"Hej, dobrze się czujesz?"

464 38 12
                                    

*Olympia*

Weekend minął mi nadzwyczaj szybko. W sobotę wieczorem wybrałam się z Blancą na zakupy. Tak, Blanca już może chodzić. Nie chciało mi się chodzić za bardzo po tych wszystkich sklepach, ale Blance nie da się odmówić. Oczywiście nie obeszło się bez pytań na temat mojego ostatniego spotkania z Alexem... Oto fragment, który zapamiętałam:

- Olympia... - zagadnęła Blanca, gdy siedziałyśmy na ławce w centrum handlowym.

- Hmyy? - odparłam zamyślona.

- Jak tam ostatnie spotkanie z Alexem? - uśmiechnęła się.

- Dobrze... - zaczęłam zdawkowo.

- Ale ja proszę o szczegóły - przysunęła się do mnie niebezpiecznie blisko.

- No ok, ok - odsunęłam się. - Szczerze? - spytałam na co przytaknęła. - Było fantastycznie.

- Naprawdę? To chyba dobrze - krzyknęła.

- No tak, ale...

- I ty masz jeszcze jakieś "ale"?! Kobieto! Przecież chciałaś się z nim spotkać i chciałaś go lepiej poznać! - trajkotała.

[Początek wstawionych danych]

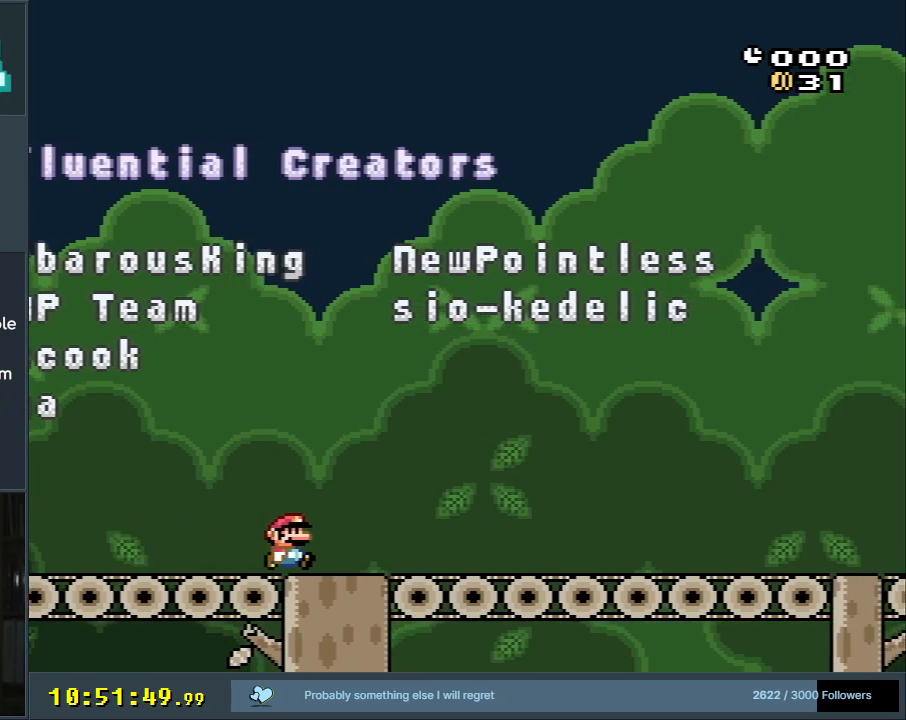
{"buttons": ["X", "DPAD_RIGHT"], "events": []}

- No tak, ale ja nadal nie wiem jak nazwać to, co do niego czuję. Z jednej strony mi się podoba i w ogóle, ale znam go chyba jeszcze za mało, aby myśleć o czymś więcej... Ale zmieniając temat - mogłabyś mi powiedzieć jedną rzecz?

- Yhym - przytaknęła.

- Tylko proszę cię, nie obraź się. Czujesz coś do Jake'a? - gdy to powiedziałam, Blanca popatrzyła na mnie zdenerwowana, po czym przez chwile nic nie powiedziała.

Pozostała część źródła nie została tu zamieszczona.